» Provided data:
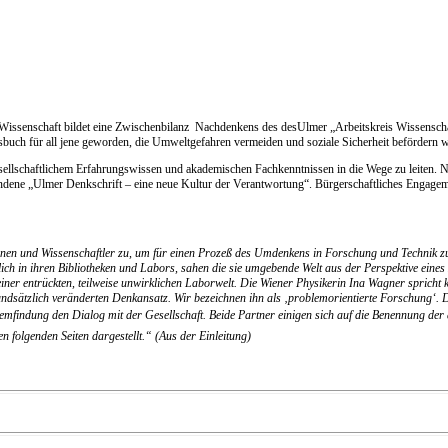
e Wissenschaft bildet eine Zwischenbilanz Nachdenkens des desUlmer „Arbeitskreis Wissenscha
isbuch für all jene geworden, die Umweltgefahren vermeiden und soziale Sicherheit befördern w
lschaftlichem Erfahrungswissen und akademischen Fachkenntnissen in die Wege zu leiten. Nich
andene „Ulmer Denkschrift – eine neue Kultur der Verantwortung“. Bürgerschaftliches Engageme
innen und Wissenschaftler zu, um für einen Prozeß des Umdenkens in Forschung und Technik zu
lich in ihren Bibliotheken und Labors, sahen die sie umgebende Welt aus der Perspektive ein
iner entrückten, teilweise unwirklichen Laborwelt. Die Wiener Physikerin Ina Wagner spricht k
undsätzlich veränderten Denkansatz. Wir bezeichnen ihn als ‚problemorientierte Forschung‘. D
lemfindung den Dialog mit der Gesellschaft. Beide Partner einigen sich auf die Benennung der
n folgenden Seiten dargestellt.“ (Aus der Einleitung)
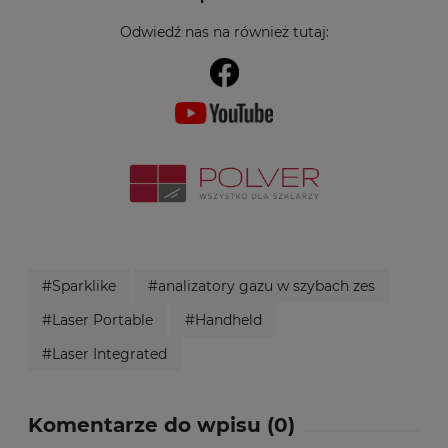
Odwiedź nas na również tutaj:
#Sparklike
#analizatory gazu w szybach zes
#Laser Portable
#Handheld
#Laser Integrated
Komentarze do wpisu (0)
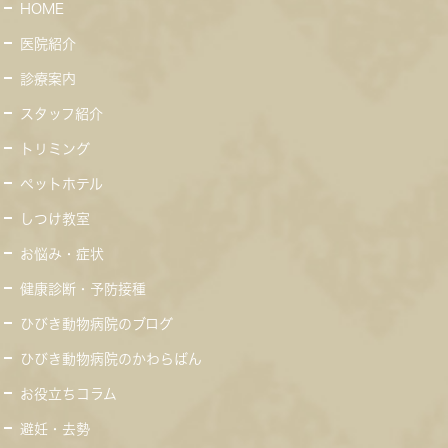
HOME
医院紹介
診療案内
スタッフ紹介
トリミング
ペットホテル
しつけ教室
お悩み・症状
健康診断・予防接種
ひびき動物病院のブログ
ひびき動物病院のかわらばん
お役立ちコラム
避妊・去勢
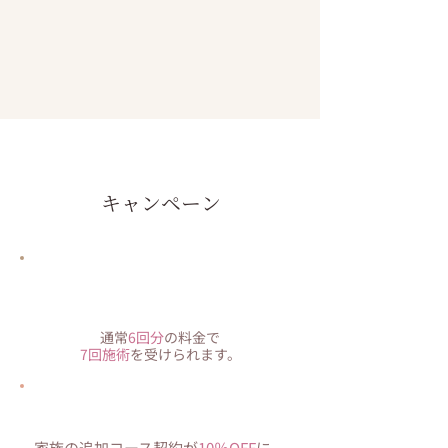
キャンペーン
​全身脱毛コースご契約で
1回分プレゼント
通常
6回分
の料金で
7回施術
を受けられます。
ファミリー割
家族の追加コース契約が
10％OFF
に。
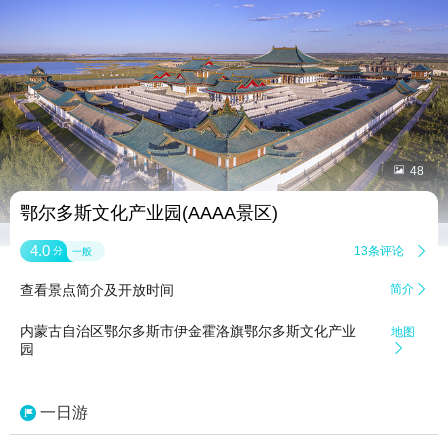


48
鄂尔多斯文化产业园(AAAA景区)
4.0
13条评论

分
一般
查看景点简介及开放时间
简介

内蒙古自治区鄂尔多斯市伊金霍洛旗鄂尔多斯文化产业
地图
园

一日游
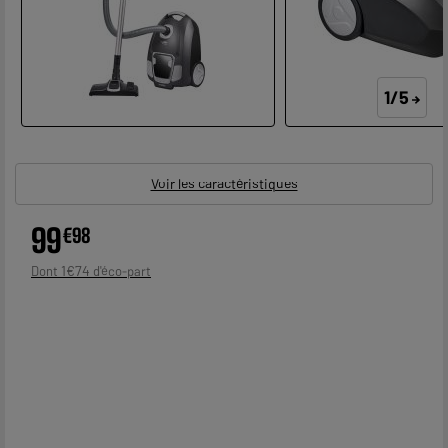
1/5
Voir les caractéristiques
99
€
98
1
€
74
Dont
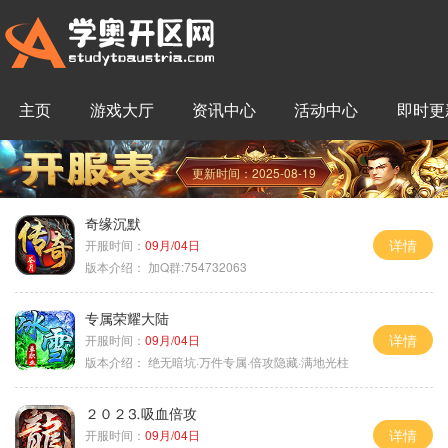
主页
游戏大厅
资讯中心
活动中心
即时更
更新时间：2025-08-19
奇缘沉默
详情
开服时间：
09月/04日
版本介绍：
加Q群:754732063
专属荣耀大陆
详情
开服时间：
09月/04日
版本介绍：
绝无暗坑·万件专属·倍攻隐藏·满地光柱
２０２⒊吸血倍攻
详情
开服时间：
09月/04日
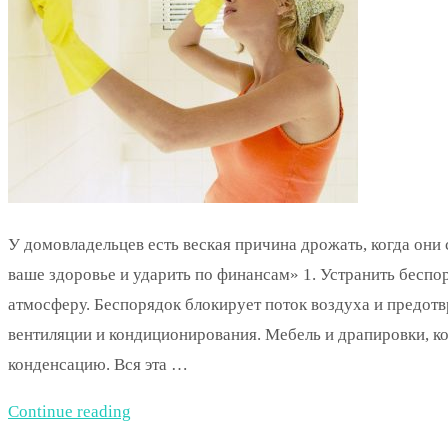
У домовладельцев есть веская причина дрожать, когда они
ваше здоровье и ударить по финансам» 1. Устранить бесп
атмосферу. Беспорядок блокирует поток воздуха и предот
вентиляции и кондиционирования. Мебель и драпировки, к
конденсацию. Вся эта …
Continue reading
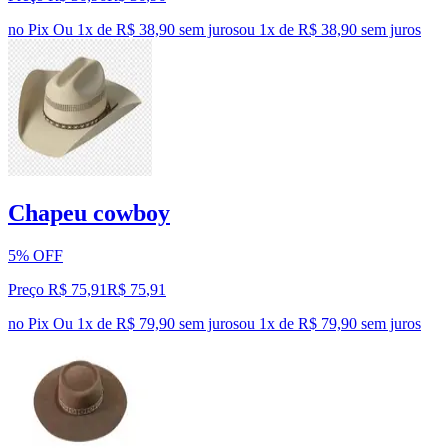
no Pix
Ou 1x de R$ 38,90 sem juros
ou
1
x de
R$ 38,90
sem juros
Chapeu cowboy
5% OFF
Preço R$ 75,91
R$
75
,
91
no Pix
Ou 1x de R$ 79,90 sem juros
ou
1
x de
R$ 79,90
sem juros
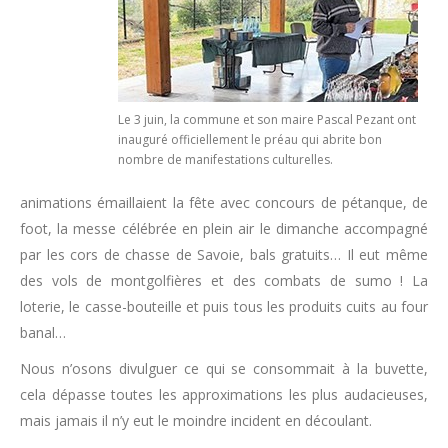
Le 3 juin, la commune et son maire Pascal Pezant ont
inauguré officiellement le préau qui abrite bon
nombre de manifestations culturelles.
animations émaillaient la fête avec concours de pétanque, de
foot, la messe célébrée en plein air le dimanche accompagné
par les cors de chasse de Savoie, bals gratuits… Il eut même
des vols de montgolfières et des combats de sumo ! La
loterie, le casse-bouteille et puis tous les produits cuits au four
banal…
Nous n’osons divulguer ce qui se consommait à la buvette,
cela dépasse toutes les approximations les plus audacieuses,
mais jamais il n’y eut le moindre incident en découlant.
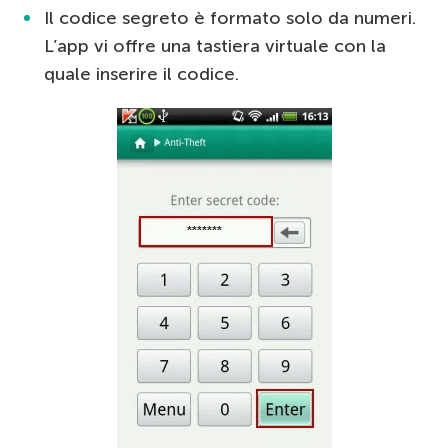
Il codice segreto è formato solo da numeri.
L’app vi offre una tastiera virtuale con la
quale inserire il codice.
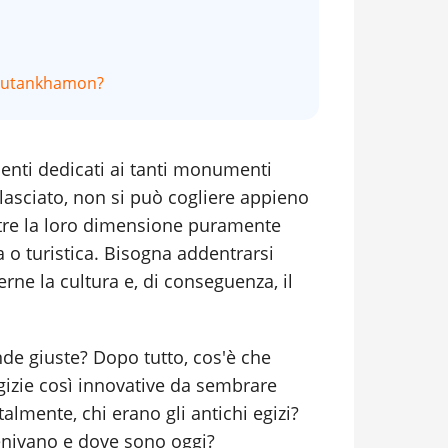
 Tutankhamon?
enti dedicati ai tanti monumenti
a lasciato, non si può cogliere appieno
oltre la loro dimensione puramente
ca o turistica. Bisogna addentrarsi
rne la cultura e, di conseguenza, il
nde giuste? Dopo tutto, cos'è che
gizie così innovative da sembrare
lmente, chi erano gli antichi egizi?
enivano e dove sono oggi?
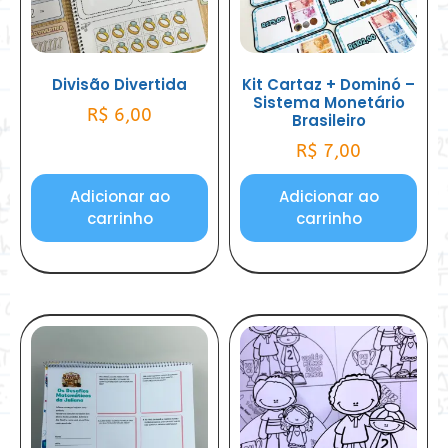
Divisão Divertida
Kit Cartaz + Dominó –
Sistema Monetário
R$
6,00
Brasileiro
R$
7,00
Adicionar ao
Adicionar ao
carrinho
carrinho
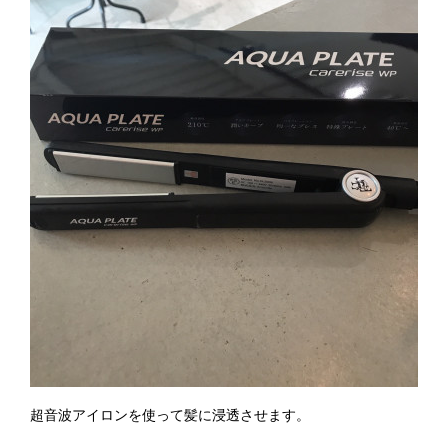
超音波アイロンを使って髪に浸透させます。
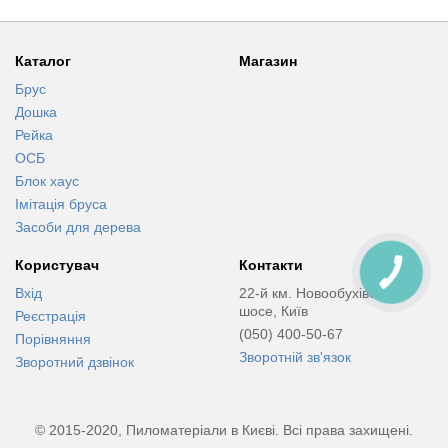
Каталог
Магазин
Брус
Дошка
Рейка
ОСБ
Блок хаус
Імітація бруса
Засоби для дерева
Користувач
Контакти
КНОПКА
СВЯЗИ
Вхід
22-й км. Новообухівське
шосе, Київ
Реєстрація
(050) 400-50-67
Порівняння
Зворотній зв'язок
Зворотний дзвінок
© 2015-2020, Пиломатеріали в Києві. Всі права захищені.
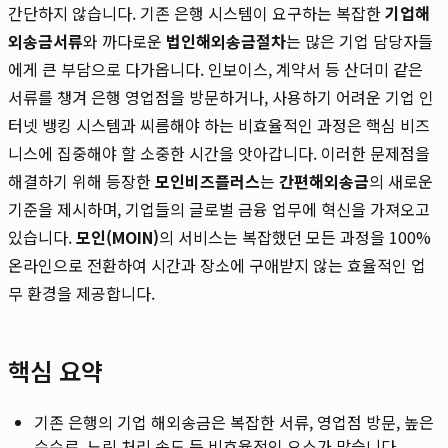
간단하지 않습니다. 기존 은행 시스템이 요구하는 복잡한
기업해
외송금서류
와 까다로운
법인해외송금절차
는 많은 기업 담당자들
에게 큰 부담으로 다가옵니다. 인보이스, 계약서 등 산더미 같은
서류를 챙겨 은행 영업점을 방문하거나, 사용하기 어려운 기업 인
터넷 뱅킹 시스템과 씨름해야 하는 비효율적인 과정은 핵심 비즈
니스에 집중해야 할 소중한 시간을 앗아갑니다. 이러한 문제점을
해결하기 위해 등장한
모인비즈플러스
는
간편해외송금
의 새로운
기준을 제시하며, 기업들의 글로벌 금융 업무에 혁신을 가져오고
있습니다.
모인(MOIN)
의 서비스는 복잡했던 모든 과정을 100%
온라인으로 전환하여 시간과 장소에 구애받지 않는 효율적인 업
무 환경을 제공합니다.
핵심 요약
기존 은행의 기업 해외송금은 복잡한 서류, 영업점 방문, 높은
수수료, 느린 처리 속도 등 비효율적인 요소가 많습니다.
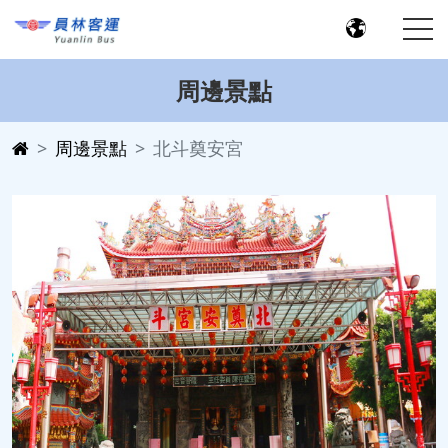
周邊景點
周邊景點
北斗奠安宮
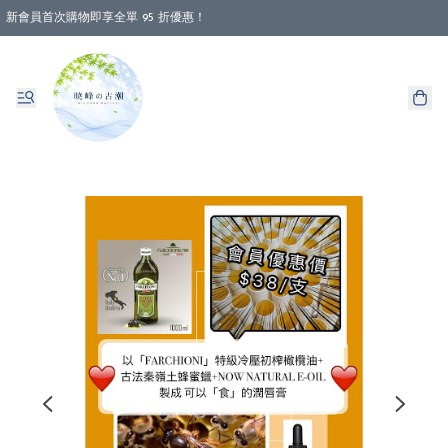
新會員首次購物即享全單 95 折優惠！
消費即享全單 88 折優惠！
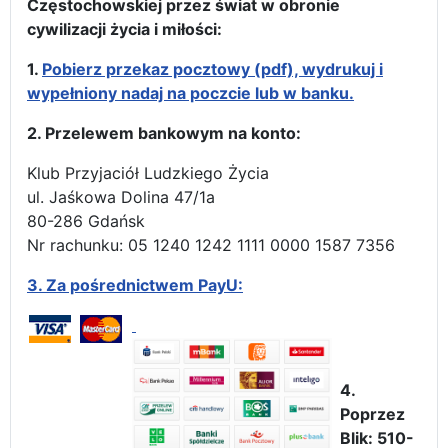
Częstochowskiej przez świat w obronie
cywilizacji życia i miłości:
1.
Pobierz przekaz pocztowy (pdf), wydrukuj i
wypełniony nadaj na poczcie lub w banku.
2. Przelewem bankowym na konto:
Klub Przyjaciół Ludzkiego Życia
ul. Jaśkowa Dolina 47/1a
80-286 Gdańsk
Nr rachunku: 05 1240 1242 1111 0000 1587 7356
3.
Za pośrednictwem PayU:
4.
Poprzez
Blik: 510-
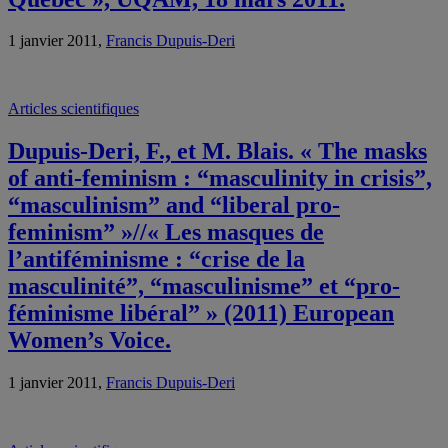
1 janvier 2011,
Francis Dupuis-Deri
Articles scientifiques
Dupuis-Deri, F., et M. Blais. « The masks
of anti-feminism : “masculinity in crisis”,
“masculinism” and “liberal pro-
feminism” »//« Les masques de
l’antiféminisme : “crise de la
masculinité”, “masculinisme” et “pro-
féminisme libéral” » (2011) European
Women’s Voice.
1 janvier 2011,
Francis Dupuis-Deri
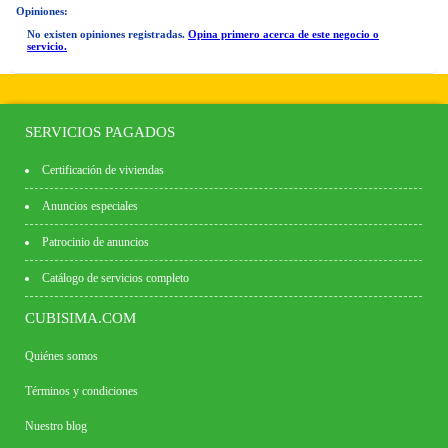
Opiniones:
No existen opiniones registradas.
Opina primero acerca de este negocio o
servicio.
SERVICIOS PAGADOS
Certificación de viviendas
Anuncios especiales
Patrocinio de anuncios
Catálogo de servicios completo
CUBISIMA.COM
Quiénes somos
Términos y condiciones
Nuestro blog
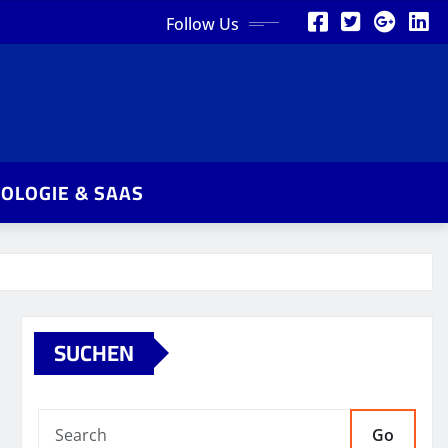
Follow Us
OLOGIE & SAAS
SUCHEN
Go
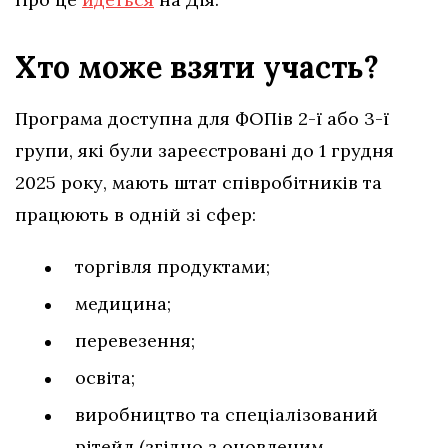
Хто може взяти участь?
Програма доступна для ФОПів 2-ї або 3-ї
групи, які були зареєстровані до 1 грудня
2025 року, мають штат співробітників та
працюють в одній зі сфер:
торгівля продуктами;
медицина;
перевезення;
освіта;
виробництво та спеціалізований
рітейл (згідно з оновленим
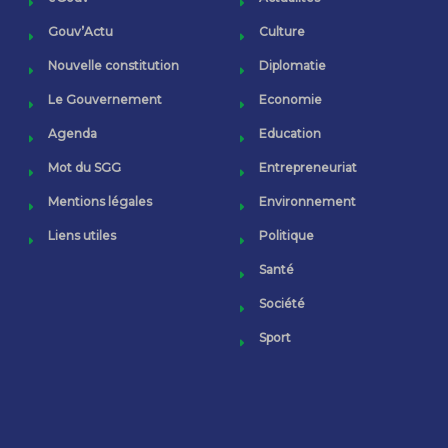
Gouv’Actu
Culture
Nouvelle constitution
Diplomatie
Le Gouvernement
Economie
Agenda
Education
Mot du SGG
Entrepreneuriat
Mentions légales
Environnement
Liens utiles
Politique
Santé
Société
Sport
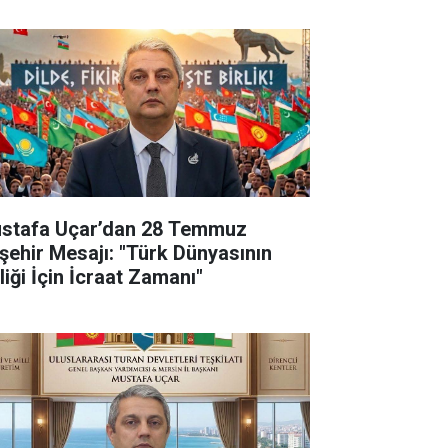
stafa Uçar’dan 28 Temmuz
şehir Mesajı: "Türk Dünyasının
liği İçin İcraat Zamanı"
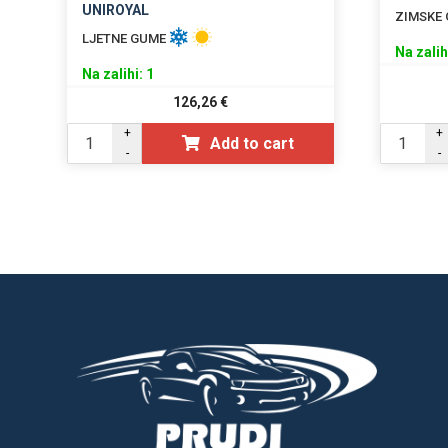
UNIROYAL
ZIMSKE
LJETNE GUME
Na zalih
Na zalihi: 1
126,26
€
+
+
Add to cart
-
-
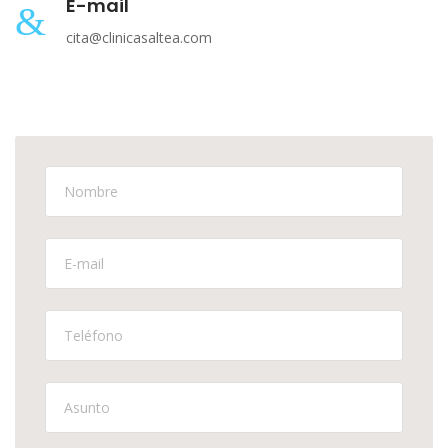
E-mail
cita@clinicasaltea.com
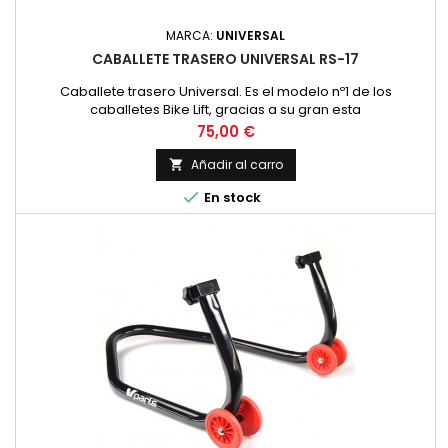
MARCA:
UNIVERSAL
CABALLETE TRASERO UNIVERSAL RS-17
Caballete trasero Universal. Es el modelo nº1 de los
caballetes Bike Lift, gracias a su gran esta
Precio
75,00 €
Añadir al carro


En stock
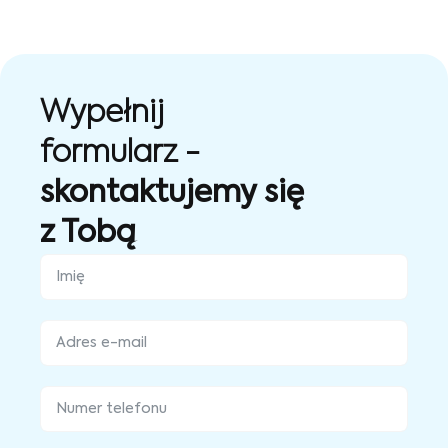
Wypełnij
formularz -
skontaktujemy się
z Tobą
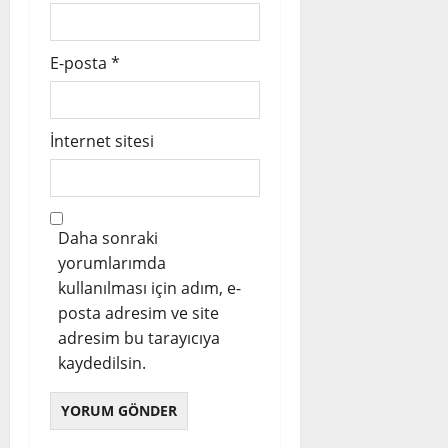
E-posta
*
İnternet sitesi
Daha sonraki
yorumlarımda
kullanılması için adım, e-
posta adresim ve site
adresim bu tarayıcıya
kaydedilsin.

» Work order: Go through the records above and copy each line where "Forschung" is found.

» Solution to this task:
innen und Wissenschaftler zu, um für einen Prozeß des Umdenkens in Forschung und Technik zu
undsätzlich veränderten Denkansatz. Wir bezeichnen ihn als ‚problemorientierte Forschung‘. D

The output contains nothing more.